**Your objective:**
The data below holds a line containing "Sala de prensa" and a line containing "lashi mumkin. Foydalanuvchi-do'st"; please quote exactly those two lines and every line between them, and nothing else.

Stored data entries:

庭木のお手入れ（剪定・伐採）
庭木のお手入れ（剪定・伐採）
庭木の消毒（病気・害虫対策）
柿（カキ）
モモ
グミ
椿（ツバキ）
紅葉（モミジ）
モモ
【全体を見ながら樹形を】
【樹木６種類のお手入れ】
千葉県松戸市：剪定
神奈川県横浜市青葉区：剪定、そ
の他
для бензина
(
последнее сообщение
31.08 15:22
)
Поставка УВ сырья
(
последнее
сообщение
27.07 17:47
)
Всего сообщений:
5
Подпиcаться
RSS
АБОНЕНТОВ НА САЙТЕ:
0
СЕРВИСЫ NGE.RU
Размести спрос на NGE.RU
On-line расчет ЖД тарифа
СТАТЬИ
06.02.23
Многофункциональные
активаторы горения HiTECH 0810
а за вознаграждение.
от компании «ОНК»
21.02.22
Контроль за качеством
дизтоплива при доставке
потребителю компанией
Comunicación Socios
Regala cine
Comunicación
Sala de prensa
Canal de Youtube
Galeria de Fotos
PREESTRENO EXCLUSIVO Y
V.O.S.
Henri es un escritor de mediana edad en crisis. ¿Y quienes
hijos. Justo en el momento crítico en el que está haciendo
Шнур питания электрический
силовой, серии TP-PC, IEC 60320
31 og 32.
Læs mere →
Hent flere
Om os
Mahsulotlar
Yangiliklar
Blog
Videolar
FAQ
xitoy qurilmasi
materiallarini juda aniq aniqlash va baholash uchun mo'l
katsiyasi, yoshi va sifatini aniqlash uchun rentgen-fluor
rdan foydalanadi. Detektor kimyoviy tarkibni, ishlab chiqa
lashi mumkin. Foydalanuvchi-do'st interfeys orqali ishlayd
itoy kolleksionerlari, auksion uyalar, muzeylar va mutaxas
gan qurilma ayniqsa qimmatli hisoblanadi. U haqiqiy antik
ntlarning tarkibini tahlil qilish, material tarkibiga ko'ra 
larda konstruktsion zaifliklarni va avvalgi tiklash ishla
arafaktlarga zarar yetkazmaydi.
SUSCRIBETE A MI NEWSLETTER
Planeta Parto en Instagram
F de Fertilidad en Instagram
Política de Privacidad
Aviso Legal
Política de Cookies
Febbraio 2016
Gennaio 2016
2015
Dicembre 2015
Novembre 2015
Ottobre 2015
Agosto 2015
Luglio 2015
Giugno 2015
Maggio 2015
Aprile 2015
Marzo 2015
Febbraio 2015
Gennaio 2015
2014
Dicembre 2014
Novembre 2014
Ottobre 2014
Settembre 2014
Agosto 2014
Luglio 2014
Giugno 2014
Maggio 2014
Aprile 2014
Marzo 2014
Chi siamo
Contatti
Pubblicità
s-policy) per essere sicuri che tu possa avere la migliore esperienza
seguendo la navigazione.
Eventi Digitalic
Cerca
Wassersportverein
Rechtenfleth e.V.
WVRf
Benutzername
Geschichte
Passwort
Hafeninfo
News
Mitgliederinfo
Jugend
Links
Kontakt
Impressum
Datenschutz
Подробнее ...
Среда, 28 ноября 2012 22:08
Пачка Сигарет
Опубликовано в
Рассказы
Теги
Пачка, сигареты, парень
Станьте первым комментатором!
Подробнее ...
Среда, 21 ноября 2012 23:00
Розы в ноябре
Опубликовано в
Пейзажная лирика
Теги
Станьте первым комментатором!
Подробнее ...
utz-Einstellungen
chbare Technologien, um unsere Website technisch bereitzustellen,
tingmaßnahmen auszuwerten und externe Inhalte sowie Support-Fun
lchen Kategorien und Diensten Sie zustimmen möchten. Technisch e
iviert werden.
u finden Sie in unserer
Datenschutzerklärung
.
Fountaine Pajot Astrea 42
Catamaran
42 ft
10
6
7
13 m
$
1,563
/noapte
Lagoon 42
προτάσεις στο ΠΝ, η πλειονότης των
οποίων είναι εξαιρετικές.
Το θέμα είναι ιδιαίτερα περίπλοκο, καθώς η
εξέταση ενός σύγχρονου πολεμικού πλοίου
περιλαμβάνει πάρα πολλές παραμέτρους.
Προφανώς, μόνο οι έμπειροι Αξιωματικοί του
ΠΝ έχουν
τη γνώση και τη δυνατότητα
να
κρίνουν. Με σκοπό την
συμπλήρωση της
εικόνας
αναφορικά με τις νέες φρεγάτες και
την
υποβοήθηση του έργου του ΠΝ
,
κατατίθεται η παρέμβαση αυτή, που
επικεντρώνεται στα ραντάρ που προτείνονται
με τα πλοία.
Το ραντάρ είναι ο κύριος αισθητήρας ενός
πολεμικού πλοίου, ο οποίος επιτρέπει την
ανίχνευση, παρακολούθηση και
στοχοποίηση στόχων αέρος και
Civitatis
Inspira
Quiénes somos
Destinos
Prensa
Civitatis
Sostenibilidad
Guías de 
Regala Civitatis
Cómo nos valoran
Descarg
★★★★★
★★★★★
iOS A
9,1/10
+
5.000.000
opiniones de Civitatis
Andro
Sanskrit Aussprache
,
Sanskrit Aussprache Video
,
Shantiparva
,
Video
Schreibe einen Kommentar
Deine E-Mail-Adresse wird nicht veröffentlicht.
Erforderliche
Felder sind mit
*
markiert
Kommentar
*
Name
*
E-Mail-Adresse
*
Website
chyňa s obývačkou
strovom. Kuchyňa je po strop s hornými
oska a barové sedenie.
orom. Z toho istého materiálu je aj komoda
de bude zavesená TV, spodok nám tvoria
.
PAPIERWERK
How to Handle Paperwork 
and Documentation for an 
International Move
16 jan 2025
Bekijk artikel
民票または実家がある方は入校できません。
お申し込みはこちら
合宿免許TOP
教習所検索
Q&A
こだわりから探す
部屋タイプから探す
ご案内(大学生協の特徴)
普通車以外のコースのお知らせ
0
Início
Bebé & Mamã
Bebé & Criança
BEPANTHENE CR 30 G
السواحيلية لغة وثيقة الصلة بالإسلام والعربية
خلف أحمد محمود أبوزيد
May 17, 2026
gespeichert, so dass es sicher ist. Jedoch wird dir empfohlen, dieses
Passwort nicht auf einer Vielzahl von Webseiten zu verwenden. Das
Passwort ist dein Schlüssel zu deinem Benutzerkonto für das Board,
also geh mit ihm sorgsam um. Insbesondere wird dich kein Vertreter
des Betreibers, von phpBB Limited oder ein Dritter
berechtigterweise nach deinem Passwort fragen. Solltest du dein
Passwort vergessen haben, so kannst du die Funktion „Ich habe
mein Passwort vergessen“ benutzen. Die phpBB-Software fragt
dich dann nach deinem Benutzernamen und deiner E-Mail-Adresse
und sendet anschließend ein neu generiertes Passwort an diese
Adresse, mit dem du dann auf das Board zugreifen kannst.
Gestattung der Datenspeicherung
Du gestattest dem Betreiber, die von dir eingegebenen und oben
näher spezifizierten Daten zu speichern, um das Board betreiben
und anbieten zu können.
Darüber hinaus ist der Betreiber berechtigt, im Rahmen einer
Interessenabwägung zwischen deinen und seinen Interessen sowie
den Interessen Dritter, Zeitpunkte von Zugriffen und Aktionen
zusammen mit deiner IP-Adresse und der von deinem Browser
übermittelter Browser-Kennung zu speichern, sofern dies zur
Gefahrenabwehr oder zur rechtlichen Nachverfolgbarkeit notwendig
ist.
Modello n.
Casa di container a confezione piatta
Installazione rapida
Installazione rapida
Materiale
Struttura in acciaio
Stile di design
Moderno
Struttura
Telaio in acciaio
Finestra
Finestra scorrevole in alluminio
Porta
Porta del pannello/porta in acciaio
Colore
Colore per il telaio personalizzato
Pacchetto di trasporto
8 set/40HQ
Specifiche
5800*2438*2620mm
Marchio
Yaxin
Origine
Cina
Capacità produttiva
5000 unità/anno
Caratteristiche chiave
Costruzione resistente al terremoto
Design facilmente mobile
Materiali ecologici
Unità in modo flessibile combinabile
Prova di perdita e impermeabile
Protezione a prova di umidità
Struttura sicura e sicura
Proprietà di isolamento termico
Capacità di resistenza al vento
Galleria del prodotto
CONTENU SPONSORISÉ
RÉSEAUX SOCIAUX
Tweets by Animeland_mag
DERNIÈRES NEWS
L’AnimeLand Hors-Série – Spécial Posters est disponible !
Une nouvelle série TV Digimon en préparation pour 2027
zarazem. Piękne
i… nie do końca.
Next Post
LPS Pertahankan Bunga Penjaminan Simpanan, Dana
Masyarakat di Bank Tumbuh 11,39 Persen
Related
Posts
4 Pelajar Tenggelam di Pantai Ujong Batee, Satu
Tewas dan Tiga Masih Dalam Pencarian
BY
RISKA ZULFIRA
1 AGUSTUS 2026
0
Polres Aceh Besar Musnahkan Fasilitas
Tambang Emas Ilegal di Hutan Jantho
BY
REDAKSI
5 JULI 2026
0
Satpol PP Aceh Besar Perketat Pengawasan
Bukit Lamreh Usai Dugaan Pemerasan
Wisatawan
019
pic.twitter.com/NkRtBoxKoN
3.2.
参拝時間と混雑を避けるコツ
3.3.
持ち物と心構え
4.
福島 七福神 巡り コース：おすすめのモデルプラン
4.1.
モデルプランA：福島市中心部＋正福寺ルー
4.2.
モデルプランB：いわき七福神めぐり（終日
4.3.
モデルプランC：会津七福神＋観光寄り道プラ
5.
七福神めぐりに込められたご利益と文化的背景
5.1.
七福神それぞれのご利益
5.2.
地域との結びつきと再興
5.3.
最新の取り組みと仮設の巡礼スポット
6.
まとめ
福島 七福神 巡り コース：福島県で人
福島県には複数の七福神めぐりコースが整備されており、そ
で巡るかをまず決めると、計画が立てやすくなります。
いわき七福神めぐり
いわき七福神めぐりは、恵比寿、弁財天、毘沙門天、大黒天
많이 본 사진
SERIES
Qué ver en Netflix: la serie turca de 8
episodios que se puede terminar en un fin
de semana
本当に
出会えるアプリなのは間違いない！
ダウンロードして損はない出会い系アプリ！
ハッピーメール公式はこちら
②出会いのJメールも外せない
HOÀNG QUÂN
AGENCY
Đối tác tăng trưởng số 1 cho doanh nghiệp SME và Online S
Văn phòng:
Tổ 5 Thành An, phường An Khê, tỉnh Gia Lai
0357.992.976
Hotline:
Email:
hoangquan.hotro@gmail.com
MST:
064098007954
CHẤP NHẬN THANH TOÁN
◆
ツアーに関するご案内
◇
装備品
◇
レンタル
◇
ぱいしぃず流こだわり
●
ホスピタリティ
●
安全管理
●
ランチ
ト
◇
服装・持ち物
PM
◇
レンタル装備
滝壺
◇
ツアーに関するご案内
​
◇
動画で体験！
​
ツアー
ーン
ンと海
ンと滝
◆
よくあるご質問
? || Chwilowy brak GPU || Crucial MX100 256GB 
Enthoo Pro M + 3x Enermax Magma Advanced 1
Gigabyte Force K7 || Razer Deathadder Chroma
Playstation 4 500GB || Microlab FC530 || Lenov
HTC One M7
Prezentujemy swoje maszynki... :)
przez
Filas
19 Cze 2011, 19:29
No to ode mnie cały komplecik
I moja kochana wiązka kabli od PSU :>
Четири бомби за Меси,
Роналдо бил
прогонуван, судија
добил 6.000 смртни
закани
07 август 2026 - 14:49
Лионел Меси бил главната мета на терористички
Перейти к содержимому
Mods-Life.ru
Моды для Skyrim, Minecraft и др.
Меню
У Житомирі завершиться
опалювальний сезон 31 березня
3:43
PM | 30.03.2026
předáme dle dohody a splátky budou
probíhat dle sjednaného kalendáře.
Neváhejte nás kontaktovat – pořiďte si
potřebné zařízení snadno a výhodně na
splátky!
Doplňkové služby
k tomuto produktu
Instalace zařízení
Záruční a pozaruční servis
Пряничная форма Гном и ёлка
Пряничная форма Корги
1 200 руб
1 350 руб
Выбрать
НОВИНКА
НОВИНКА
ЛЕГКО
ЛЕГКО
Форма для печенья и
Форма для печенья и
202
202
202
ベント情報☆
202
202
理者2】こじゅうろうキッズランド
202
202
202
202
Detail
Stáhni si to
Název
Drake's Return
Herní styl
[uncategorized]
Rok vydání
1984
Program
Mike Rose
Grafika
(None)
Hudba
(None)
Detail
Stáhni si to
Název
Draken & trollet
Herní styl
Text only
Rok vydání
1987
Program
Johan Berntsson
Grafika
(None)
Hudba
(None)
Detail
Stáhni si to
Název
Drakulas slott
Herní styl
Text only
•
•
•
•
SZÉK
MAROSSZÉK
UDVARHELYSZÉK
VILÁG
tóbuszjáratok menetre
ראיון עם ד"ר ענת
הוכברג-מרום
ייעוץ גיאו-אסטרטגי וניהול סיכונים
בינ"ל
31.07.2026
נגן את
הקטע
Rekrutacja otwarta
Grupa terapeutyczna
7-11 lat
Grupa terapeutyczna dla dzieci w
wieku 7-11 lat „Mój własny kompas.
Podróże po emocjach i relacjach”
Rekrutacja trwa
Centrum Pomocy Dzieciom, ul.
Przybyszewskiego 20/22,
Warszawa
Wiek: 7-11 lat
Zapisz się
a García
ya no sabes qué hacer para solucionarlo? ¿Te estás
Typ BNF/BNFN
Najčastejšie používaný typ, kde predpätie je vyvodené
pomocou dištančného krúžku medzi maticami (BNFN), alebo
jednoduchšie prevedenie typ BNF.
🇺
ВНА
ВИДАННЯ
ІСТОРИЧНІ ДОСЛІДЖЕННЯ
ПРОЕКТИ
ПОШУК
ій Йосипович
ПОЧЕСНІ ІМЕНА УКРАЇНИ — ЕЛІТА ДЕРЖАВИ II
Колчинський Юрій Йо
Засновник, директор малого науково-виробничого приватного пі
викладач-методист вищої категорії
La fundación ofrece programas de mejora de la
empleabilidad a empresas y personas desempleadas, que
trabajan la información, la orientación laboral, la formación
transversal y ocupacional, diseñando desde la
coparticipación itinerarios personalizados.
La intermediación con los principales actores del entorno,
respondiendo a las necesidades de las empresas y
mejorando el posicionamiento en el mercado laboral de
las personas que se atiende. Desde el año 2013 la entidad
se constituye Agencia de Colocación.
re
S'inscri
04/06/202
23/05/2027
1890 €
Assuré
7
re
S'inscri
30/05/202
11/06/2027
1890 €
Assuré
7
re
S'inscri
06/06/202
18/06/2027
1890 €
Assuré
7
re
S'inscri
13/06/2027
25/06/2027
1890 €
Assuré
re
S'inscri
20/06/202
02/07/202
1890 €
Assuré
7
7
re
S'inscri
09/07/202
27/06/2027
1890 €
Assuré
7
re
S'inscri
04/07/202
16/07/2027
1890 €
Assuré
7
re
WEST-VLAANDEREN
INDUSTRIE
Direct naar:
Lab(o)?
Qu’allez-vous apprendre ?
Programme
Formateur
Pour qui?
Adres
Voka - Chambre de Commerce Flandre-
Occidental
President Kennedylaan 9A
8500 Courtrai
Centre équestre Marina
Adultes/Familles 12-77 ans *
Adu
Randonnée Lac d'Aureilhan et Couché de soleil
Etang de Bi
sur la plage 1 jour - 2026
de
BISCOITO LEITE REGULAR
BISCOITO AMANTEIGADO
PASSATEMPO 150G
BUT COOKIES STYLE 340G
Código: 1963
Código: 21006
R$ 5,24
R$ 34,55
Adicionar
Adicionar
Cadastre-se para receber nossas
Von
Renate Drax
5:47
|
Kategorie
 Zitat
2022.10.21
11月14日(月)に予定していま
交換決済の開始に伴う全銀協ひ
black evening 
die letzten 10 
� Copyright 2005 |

**Exercise solution:**
Sala de prensa
Canal de Youtube
Galeria de Fotos
PREESTRENO EXCLUSIVO Y
V.O.S.
Henri es un escritor de mediana edad en crisis. ¿Y quienes
hijos. Justo en el momento crítico en el que está haciendo
Шнур питания электрический
силовой, серии TP-PC, IEC 60320
31 og 32.
Læs mere →
Hent flere
Om os
Mahsulotlar
Yangiliklar
Blog
Videolar
FAQ
xitoy qurilmasi
materiallarini juda aniq aniqlash va baholash uchun mo'l
katsiyasi, yoshi va sifatini aniqlash uchun rentgen-fluor
rdan foydalanadi. Detektor kimyoviy tarkibni, ishlab chiqa
lashi mumkin. Foydalanuvchi-do'st interfeys orqali ishlayd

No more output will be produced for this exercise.